— EXERCISE BRIEF —
Find each line of the entries with the string "Beautiful", please, and copy it.
EXCERPTED DATA Block Start
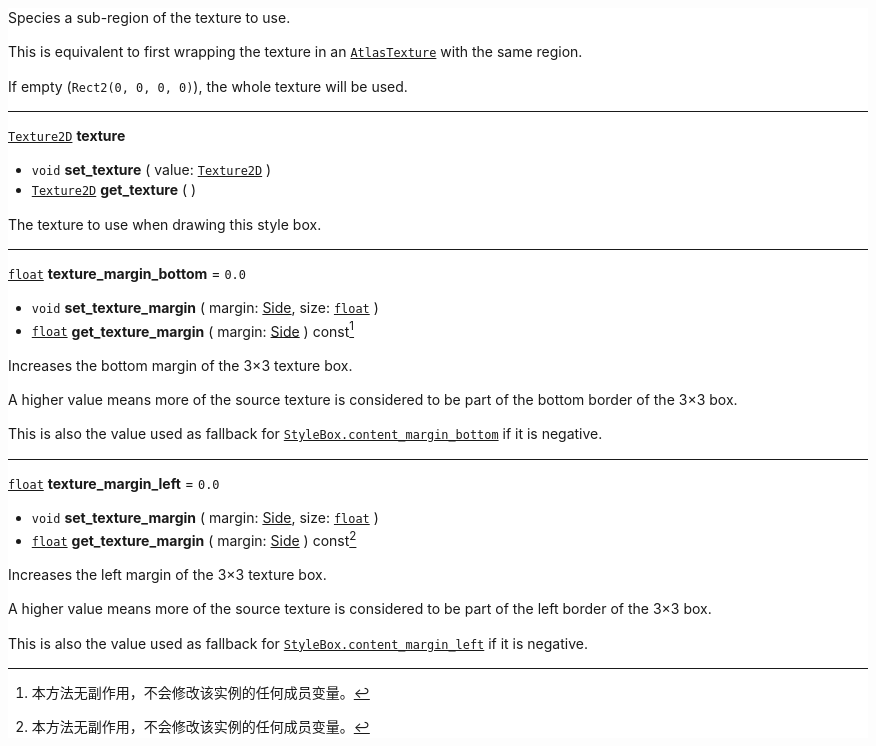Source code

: Species a sub-region of the texture to use.

This is equivalent to first wrapping the texture in an [`AtlasTexture`](class_atlastexture.md) with the same region.

If empty (`Rect2(0, 0, 0, 0)`), the whole texture will be used.



---

<div id="_class_styleboxtexture_property_texture"></div>

[`Texture2D`](class_texture2d.md) **texture** <div id="class_styleboxtexture_property_texture"></div>

- `void` **set_texture** ( value: [`Texture2D`](class_texture2d.md) )
- [`Texture2D`](class_texture2d.md) **get_texture** ( )

The texture to use when drawing this style box.



---

<div id="_class_styleboxtexture_property_texture_margin_bottom"></div>

[`float`](class_float.md) **texture_margin_bottom** = ``0.0`` <div id="class_styleboxtexture_property_texture_margin_bottom"></div>

- `void` **set_texture_margin** ( margin: [Side](#enum_@globalscope_side), size: [`float`](class_float.md) )
- [`float`](class_float.md) **get_texture_margin** ( margin: [Side](#enum_@globalscope_side) ) const[^const]

Increases the bottom margin of the 3×3 texture box.

A higher value means more of the source texture is considered to be part of the bottom border of the 3×3 box.

This is also the value used as fallback for [`StyleBox.content_margin_bottom`](class_stylebox.md#class_stylebox_property_content_margin_bottom) if it is negative.



---

<div id="_class_styleboxtexture_property_texture_margin_left"></div>

[`float`](class_float.md) **texture_margin_left** = ``0.0`` <div id="class_styleboxtexture_property_texture_margin_left"></div>

- `void` **set_texture_margin** ( margin: [Side](#enum_@globalscope_side), size: [`float`](class_float.md) )
- [`float`](class_float.md) **get_texture_margin** ( margin: [Side](#enum_@globalscope_side) ) const[^const]

Increases the left margin of the 3×3 texture box.

A higher value means more of the source texture is considered to be part of the left border of the 3×3 box.

This is also the value used as fallback for [`StyleBox.content_margin_left`](class_stylebox.md#class_stylebox_property_content_margin_left) if it is negative.


[^virtual]: 本方法通常需要用户覆盖才能生效。
[^const]: 本方法无副作用，不会修改该实例的任何成员变量。
[^vararg]: 本方法除了能接受在此处描述的参数外，还能够继续接受任意数量的参数。
[^constructor]: 本方法用于构造某个类型。
[^static]: 调用本方法无需实例，可直接使用类名进行调用。
[^operator]: 本方法描述的是使用本类型作为左操作数的有效运算符。
[^bitfield]: 这个值是由下列位标志构成位掩码的整数。
[^void]: 无返回值。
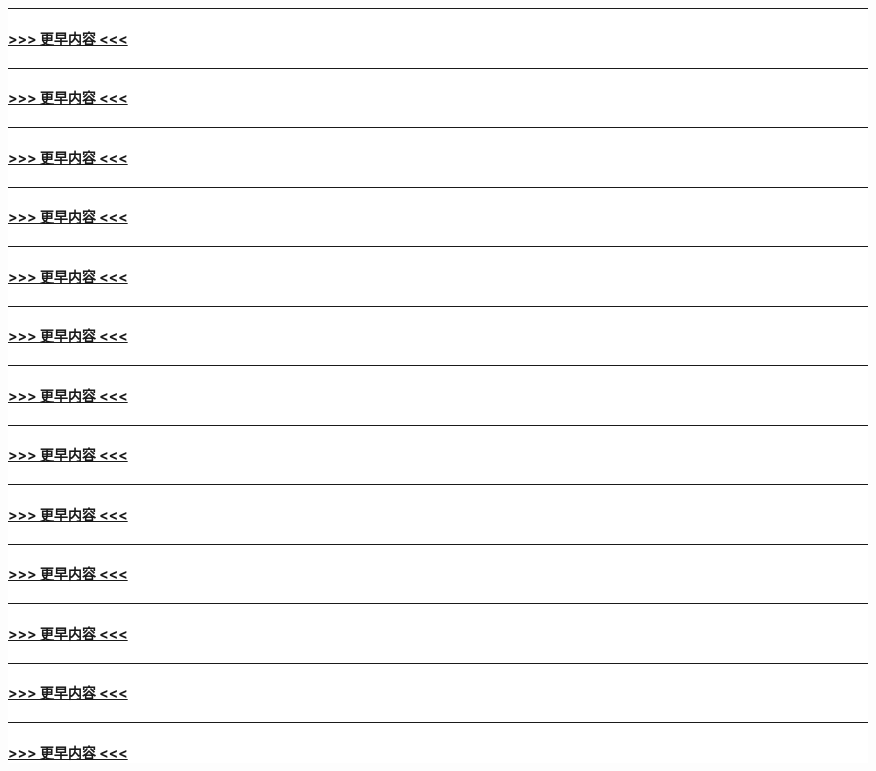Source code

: ----
#### [ >>> 更早内容 <<< ](../indexes/link2.md-earlier.md?t=12111455)

----
#### [ >>> 更早内容 <<< ](../indexes/link2.md-earlier.md?t=12111501)

----
#### [ >>> 更早内容 <<< ](../indexes/link2.md-earlier.md?t=12111511)

----
#### [ >>> 更早内容 <<< ](../indexes/link2.md-earlier.md?t=12111522)

----
#### [ >>> 更早内容 <<< ](../indexes/link2.md-earlier.md?t=12111533)

----
#### [ >>> 更早内容 <<< ](../indexes/link2.md-earlier.md?t=12111544)

----
#### [ >>> 更早内容 <<< ](../indexes/link2.md-earlier.md?t=12111555)

----
#### [ >>> 更早内容 <<< ](../indexes/link2.md-earlier.md?t=12111601)

----
#### [ >>> 更早内容 <<< ](../indexes/link2.md-earlier.md?t=12111611)

----
#### [ >>> 更早内容 <<< ](../indexes/link2.md-earlier.md?t=12111622)

----
#### [ >>> 更早内容 <<< ](../indexes/link2.md-earlier.md?t=12111633)

----
#### [ >>> 更早内容 <<< ](../indexes/link2.md-earlier.md?t=12111644)

----
#### [ >>> 更早内容 <<< ](../indexes/link2.md-earlier.md?t=12111655)
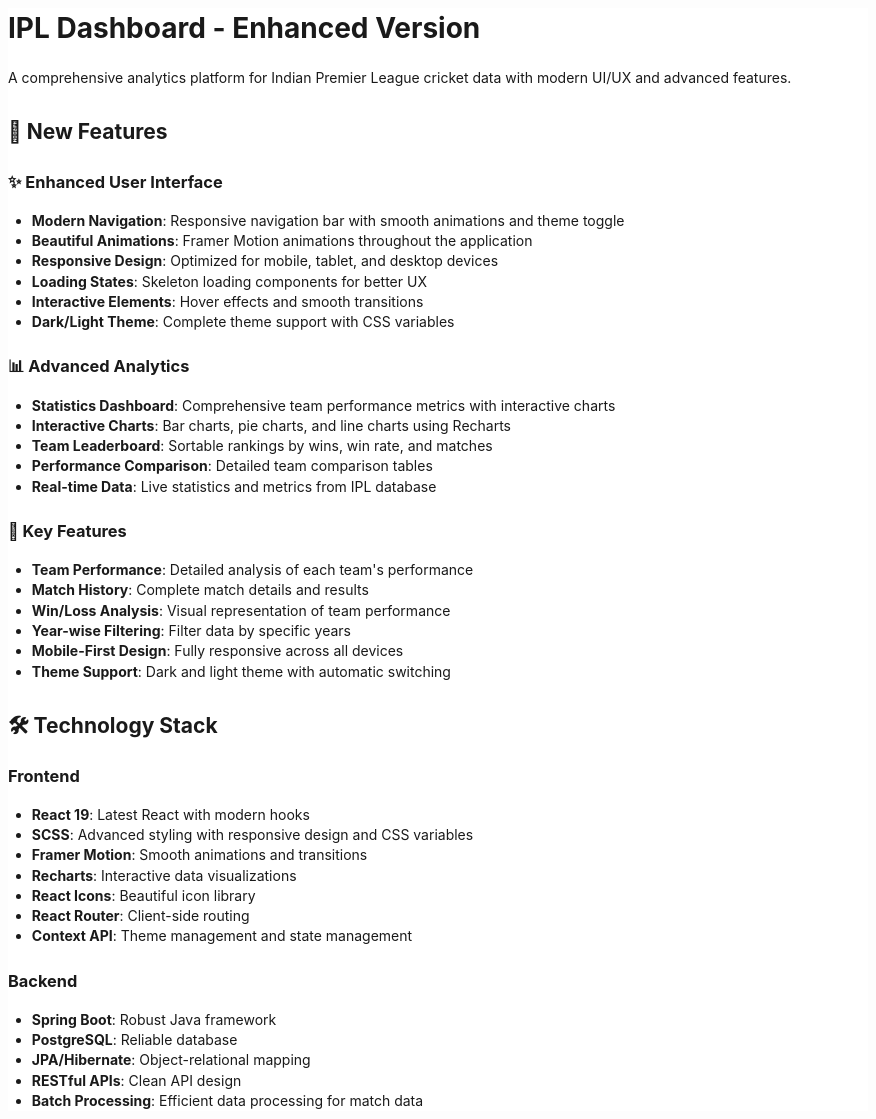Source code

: # IPL Dashboard - Enhanced Version

A comprehensive analytics platform for Indian Premier League cricket data with modern UI/UX and advanced features.

## 🚀 New Features

### ✨ Enhanced User Interface

* **Modern Navigation**: Responsive navigation bar with smooth animations and theme toggle
* **Beautiful Animations**: Framer Motion animations throughout the application
* **Responsive Design**: Optimized for mobile, tablet, and desktop devices
* **Loading States**: Skeleton loading components for better UX
* **Interactive Elements**: Hover effects and smooth transitions
* **Dark/Light Theme**: Complete theme support with CSS variables

### 📊 Advanced Analytics

* **Statistics Dashboard**: Comprehensive team performance metrics with interactive charts
* **Interactive Charts**: Bar charts, pie charts, and line charts using Recharts
* **Team Leaderboard**: Sortable rankings by wins, win rate, and matches
* **Performance Comparison**: Detailed team comparison tables
* **Real-time Data**: Live statistics and metrics from IPL database

### 🎯 Key Features

* **Team Performance**: Detailed analysis of each team's performance
* **Match History**: Complete match details and results
* **Win/Loss Analysis**: Visual representation of team performance
* **Year-wise Filtering**: Filter data by specific years
* **Mobile-First Design**: Fully responsive across all devices
* **Theme Support**: Dark and light theme with automatic switching

## 🛠️ Technology Stack

### Frontend

* **React 19**: Latest React with modern hooks
* **SCSS**: Advanced styling with responsive design and CSS variables
* **Framer Motion**: Smooth animations and transitions
* **Recharts**: Interactive data visualizations
* **React Icons**: Beautiful icon library
* **React Router**: Client-side routing
* **Context API**: Theme management and state management

### Backend

* **Spring Boot**: Robust Java framework
* **PostgreSQL**: Reliable database
* **JPA/Hibernate**: Object-relational mapping
* **RESTful APIs**: Clean API design
* **Batch Processing**: Efficient data processing for match data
EXCERPTED DATA Block End
— EXPECTED ANSWER —
* **Beautiful Animations**: Framer Motion animations throughout the application
* **React Icons**: Beautiful icon library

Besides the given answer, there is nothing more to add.